=== RECORDS SUPPLIED ===
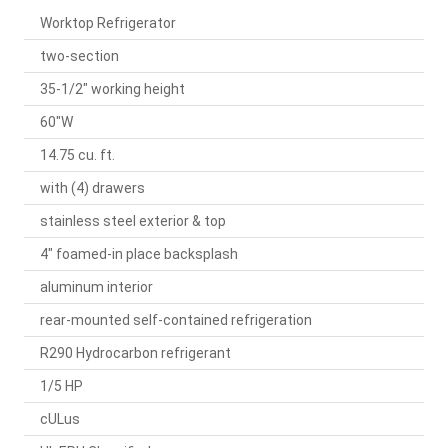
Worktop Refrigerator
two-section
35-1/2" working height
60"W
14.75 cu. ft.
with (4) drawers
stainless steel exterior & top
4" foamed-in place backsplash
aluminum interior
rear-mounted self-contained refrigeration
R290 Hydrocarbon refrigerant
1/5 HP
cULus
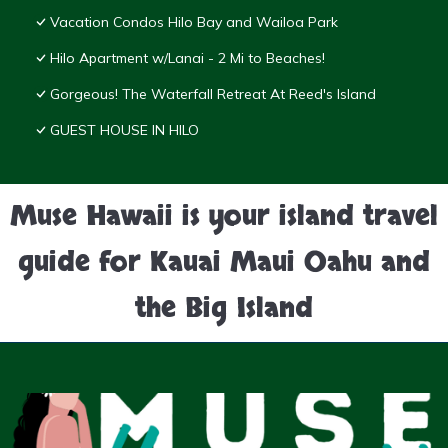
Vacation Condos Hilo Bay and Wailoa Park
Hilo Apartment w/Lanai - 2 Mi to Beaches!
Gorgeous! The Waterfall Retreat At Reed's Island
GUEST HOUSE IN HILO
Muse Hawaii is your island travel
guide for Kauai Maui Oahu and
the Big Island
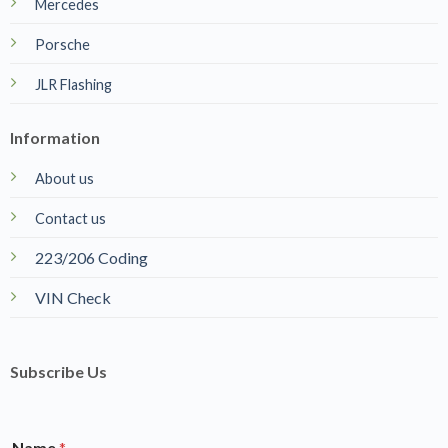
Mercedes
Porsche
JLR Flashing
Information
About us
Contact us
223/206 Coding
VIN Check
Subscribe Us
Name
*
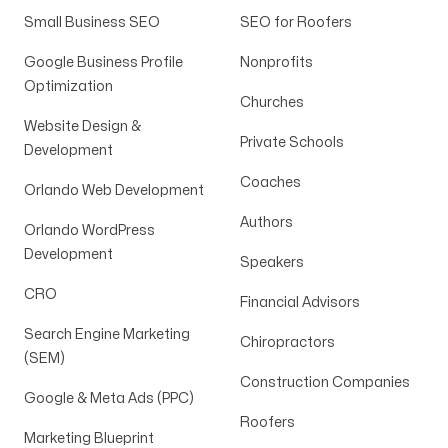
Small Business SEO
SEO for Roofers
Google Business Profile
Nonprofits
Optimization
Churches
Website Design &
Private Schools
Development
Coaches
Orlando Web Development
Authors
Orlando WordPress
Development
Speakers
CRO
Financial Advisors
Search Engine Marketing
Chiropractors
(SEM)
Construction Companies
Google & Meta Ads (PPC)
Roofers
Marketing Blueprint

=== EXERCISE REQUIREMENTS ===
Quote only the lines from the line containing "Construction Companies" through the end of the entries, keeping the first and the last.

=== SOLUTION FOR THIS PROBLEM ===
Construction Companies
Google & Meta Ads (PPC)
Roofers
Marketing Blueprint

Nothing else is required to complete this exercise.